**Task objective**:
Gather every line from the items below that contains the string "največji". Uppercase and lowercase letters count as different.

Given records below:

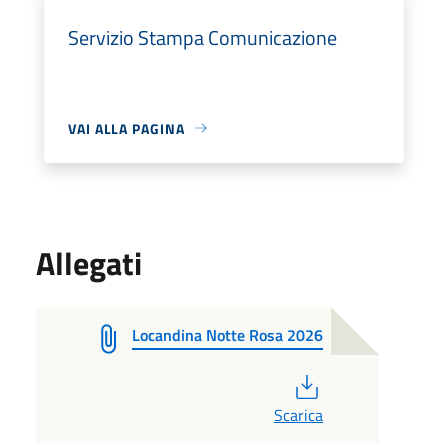
Servizio Stampa Comunicazione
VAI ALLA PAGINA
Allegati
Locandina Notte Rosa 2026
PDF
Scarica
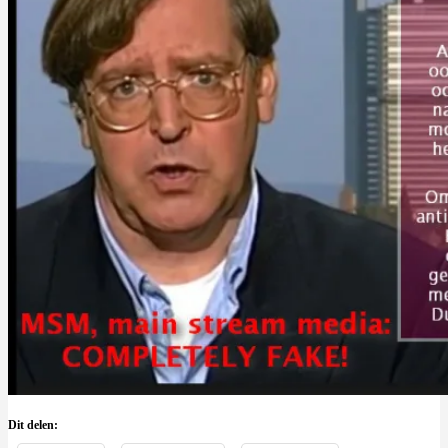
Dit delen:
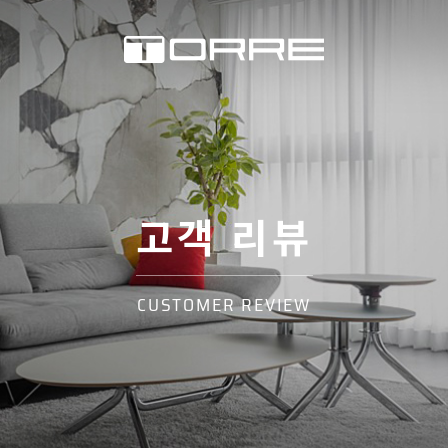
고객 리뷰
CUSTOMER REVIEW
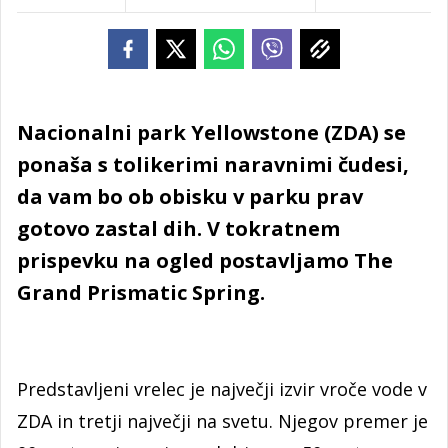
Nacionalni park Yellowstone (ZDA) se
ponaša s tolikerimi naravnimi čudesi,
da vam bo ob obisku v parku prav
gotovo zastal dih. V tokratnem
prispevku na ogled postavljamo The
Grand Prismatic Spring.
Predstavljeni vrelec je največji izvir vroče vode v
ZDA in tretji največji na svetu. Njegov premer je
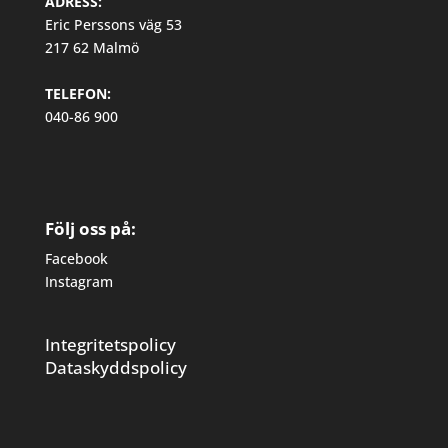
ADRESS:
Eric Perssons väg 53
217 62 Malmö
TELEFON:
040-86 900
Följ oss på:
Facebook
Instagram
Integritetspolicy
Dataskyddspolicy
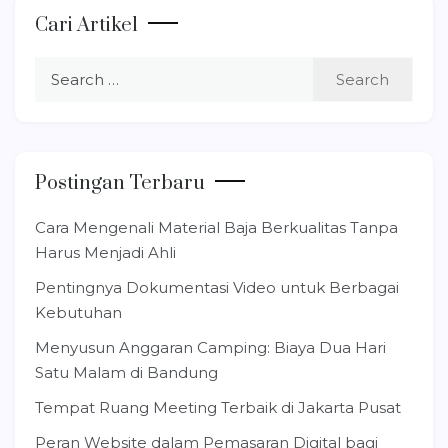
Cari Artikel
Search
for:
Postingan Terbaru
Cara Mengenali Material Baja Berkualitas Tanpa
Harus Menjadi Ahli
Pentingnya Dokumentasi Video untuk Berbagai
Kebutuhan
Menyusun Anggaran Camping: Biaya Dua Hari
Satu Malam di Bandung
Tempat Ruang Meeting Terbaik di Jakarta Pusat
Peran Website dalam Pemasaran Digital bagi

End of Given records.

**Completed exercise**:
Predstavljeni vrelec je največji izvir vroče vode v
ZDA in tretji največji na svetu. Njegov premer je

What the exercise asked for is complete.